San Antonio – The group of Americans kidnapped in Matamoros, a Mexican city across the border from Brownsville, were just a small part of the steady stream of U.S. travelers who cross the southern border for medical tourism every year.
The group had traveled from South Carolina because one of them wanted to get a tummy tuck procedure, a relative told the Associated Press. However, they got caught in a shootout and were abducted.
Two of them were found alive Tuesday and were brought to a U.S. hospital. The federal government is working to bring the bodies of the other two back to the United States.
David Vequist, the director and founder of the Center for Medical Tourism Research at the University of the Incarnate Word, says millions of travelers from the U.S. side of the border visit Mexico every year in search of health care and prescription drugs.
The prices are cheaper, and he says the limited data available indicates there’s not much statistical difference in the quality of care.
“When people go into Mexico, they’re essentially saying that they believe that there’s a certain quality level at a certain price point that they believe is giving them value,” Vequist said.
In 2023 alone, he expects U.S. travelers to spend more than $264 million on health care in Mexico.
Vequist says recent CMTR research, which has not yet undergone the review process, shows tummy tucks are the most common procedure for women seeking cosmetic surgery abroad. A close second is the so-called “mommy makeover,” which is typically a combination of procedures.
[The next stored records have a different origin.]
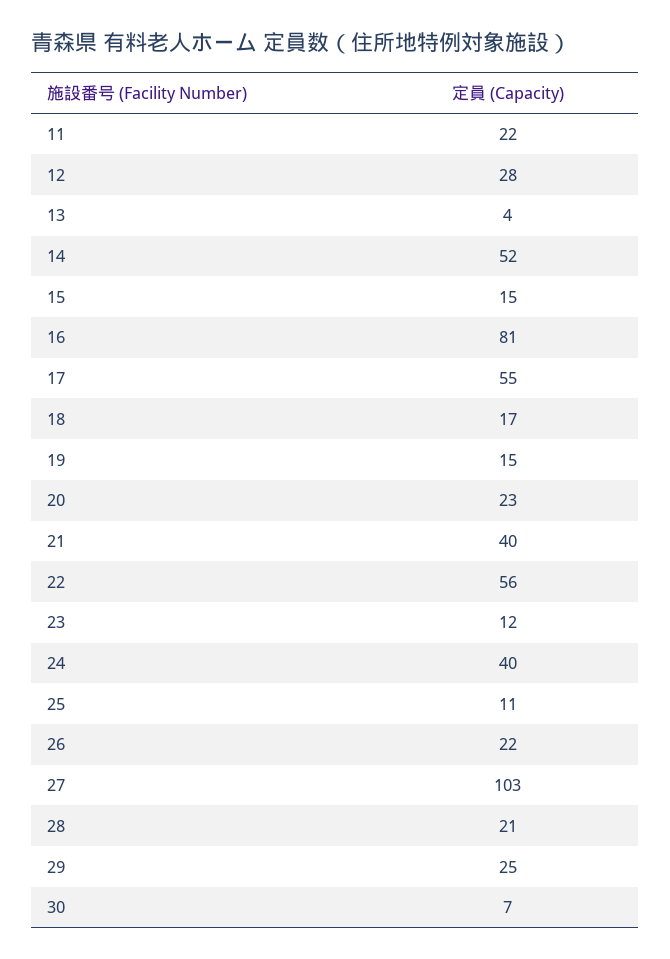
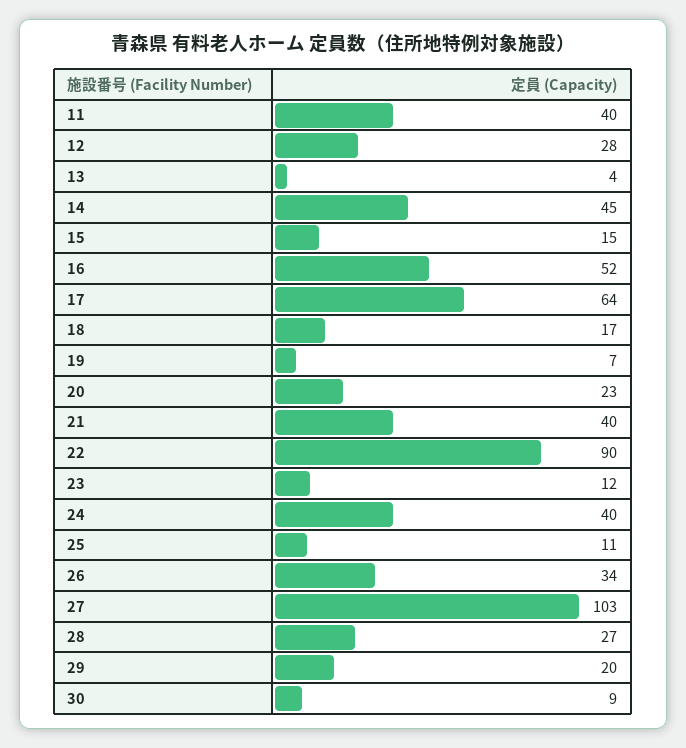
  {
-   "11": 22,
+   "11": 40,
    "12": 28,
    "13": 4,
-   "14": 52,
+   "14": 45,
    "15": 15,
-   "16": 81,
+   "16": 52,
-   "17": 55,
+   "17": 64,
    "18": 17,
-   "19": 15,
+   "19": 7,
    "20": 23,
    "21": 40,
-   "22": 56,
+   "22": 90,
    "23": 12,
    "24": 40,
    "25": 11,
-   "26": 22,
+   "26": 34,
    "27": 103,
-   "28": 21,
+   "28": 27,
-   "29": 25,
+   "29": 20,
-   "30": 7
+   "30": 9
  }

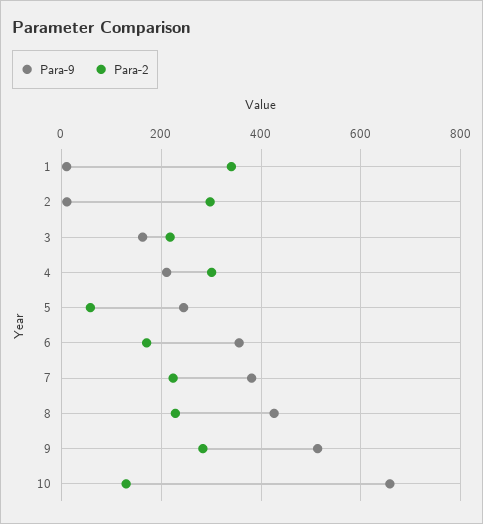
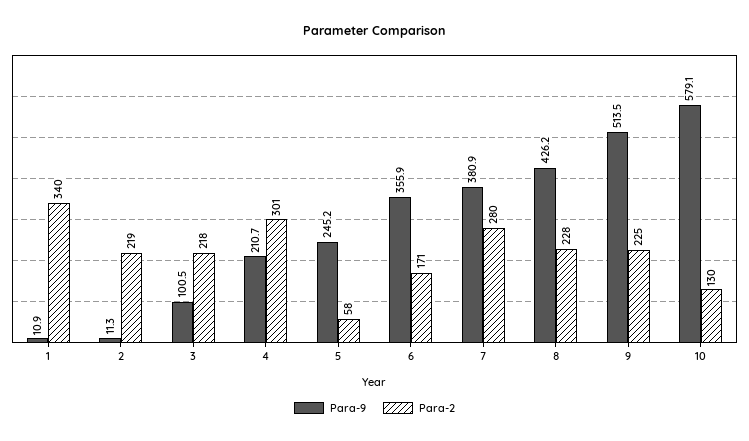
  {
    "Para-9": {
      "1": 10.9,
      "2": 11.3,
-     "3": 160,
+     "3": 100.5,
      "4": 210.7,
      "5": 245.2,
      "6": 355.9,
      "7": 380.9,
      "8": 426.2,
      "9": 513.5,
-     "10": 660
+     "10": 579.1
    },
    "Para-2": {
      "1": 340,
-     "2": 300,
+     "2": 219,
      "3": 218,
      "4": 301,
      "5": 58,
      "6": 171,
-     "7": 220,
+     "7": 280,
      "8": 228,
-     "9": 280,
+     "9": 225,
      "10": 130
    }
  }

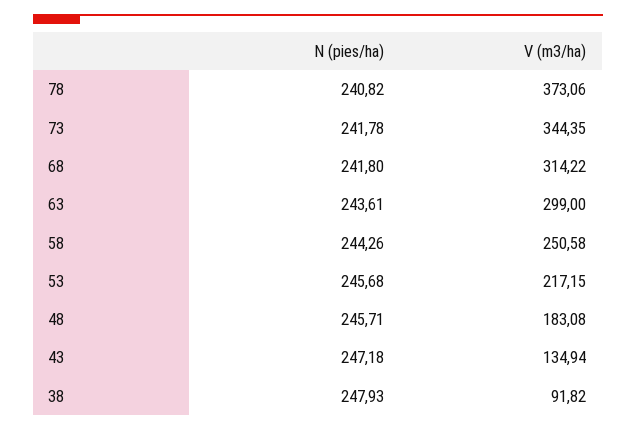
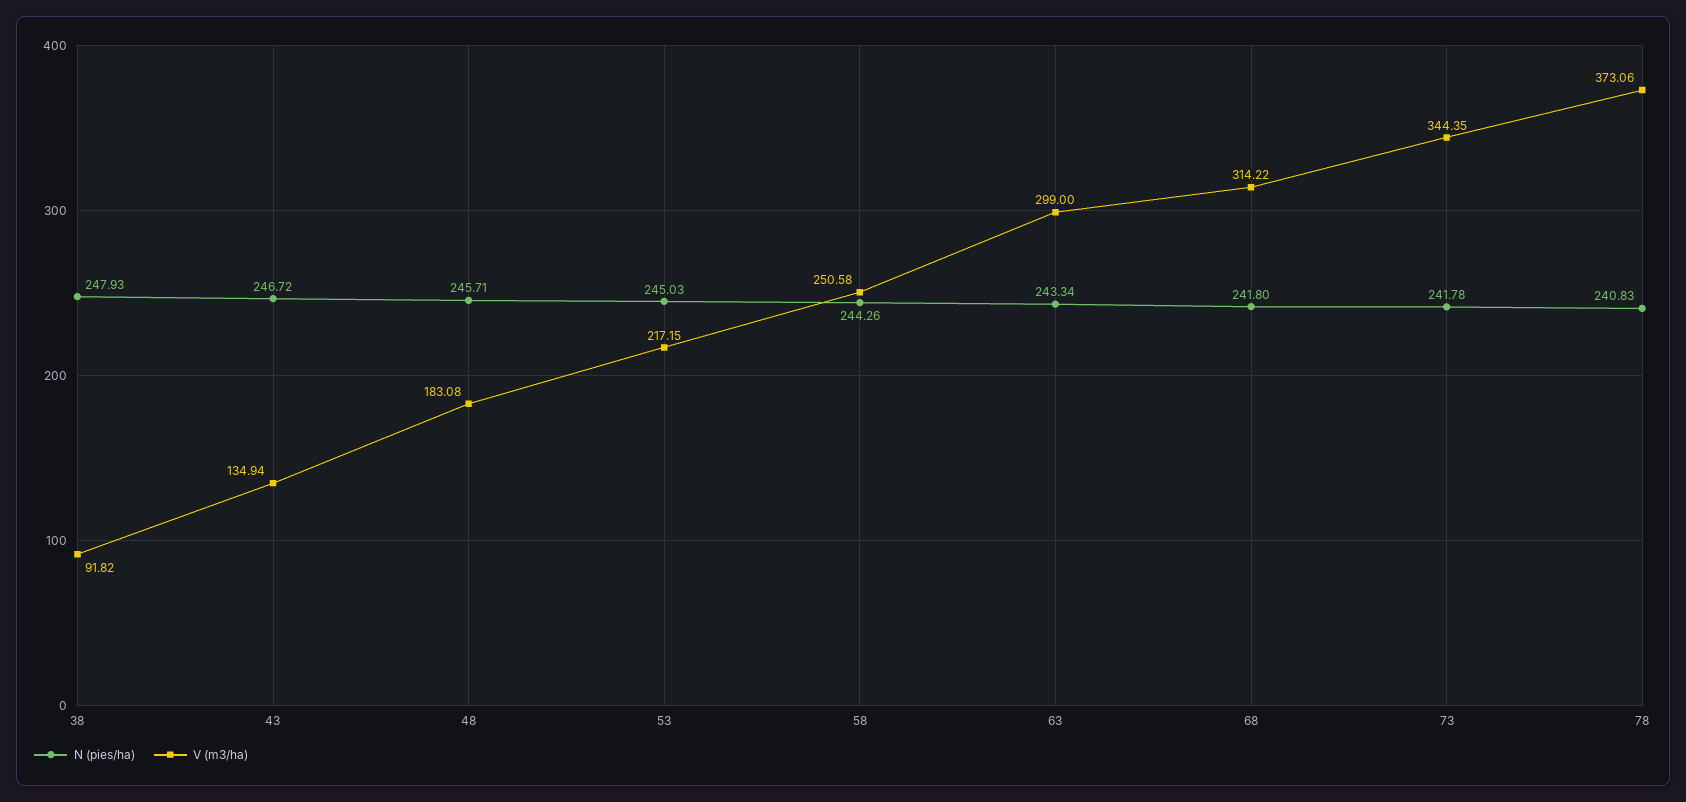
  {
    "N (pies/ha)": {
-     "78": 240.82,
+     "78": 240.83,
      "73": 241.78,
      "68": 241.8,
-     "63": 243.61,
+     "63": 243.34,
      "58": 244.26,
-     "53": 245.68,
+     "53": 245.03,
      "48": 245.71,
-     "43": 247.18,
+     "43": 246.72,
      "38": 247.93
    },
    "V (m3/ha)": {
      "78": 373.06,
      "73": 344.35,
      "68": 314.22,
      "63": 299,
      "58": 250.58,
      "53": 217.15,
      "48": 183.08,
      "43": 134.94,
      "38": 91.82
    }
  }

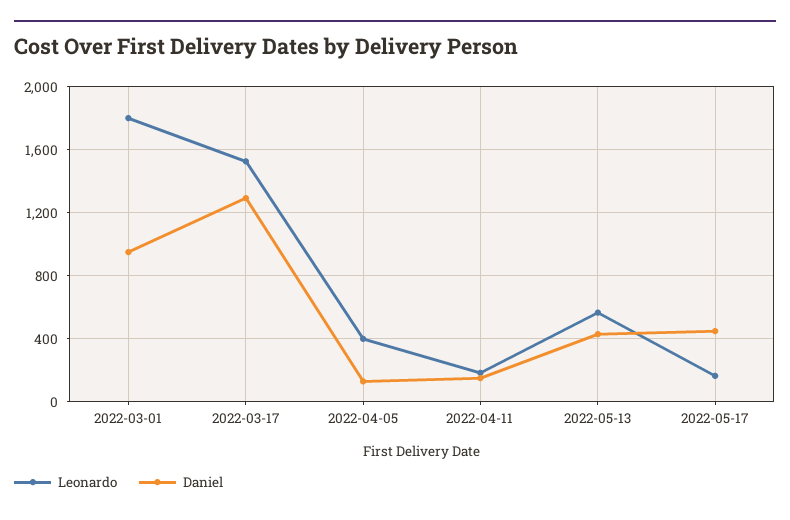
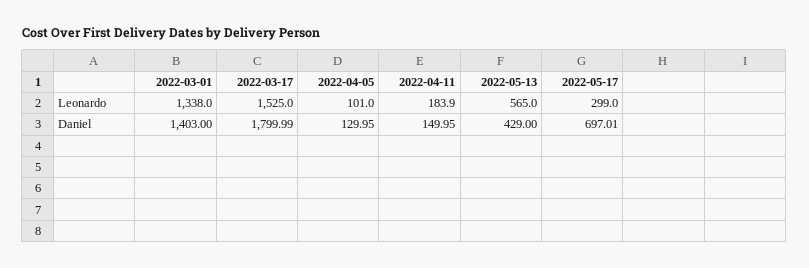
  {
    "Leonardo": {
-     "2022-03-01": 1800,
+     "2022-03-01": 1338,
      "2022-03-17": 1525,
-     "2022-04-05": 400,
+     "2022-04-05": 101,
      "2022-04-11": 183.9,
      "2022-05-13": 565,
-     "2022-05-17": 150
+     "2022-05-17": 299
    },
    "Daniel": {
-     "2022-03-01": 950,
+     "2022-03-01": 1403,
-     "2022-03-17": 1300,
+     "2022-03-17": 1799.99,
      "2022-04-05": 129.95,
      "2022-04-11": 149.95,
      "2022-05-13": 429,
-     "2022-05-17": 450
+     "2022-05-17": 697.01
    }
  }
However, Vequist says people traveling to Mexico for health care are most often going for dental care.
Although Vequist says there’s not enough data to say exactly where medical tourists are going in Mexico, he said people in the Rio Grande Valley tend to seek care across the border more frequently than the rest of the country.
The Mexican state of Tamaulipas, which stretches from Nuevo Laredo to the Gulf of Mexico and includes Matamoros, is considered one of the most dangerous in the country. The U.S. State Department has advised Americans against traveling there and has given it the same warning level as Ukraine, Afghanistan, and North Korea.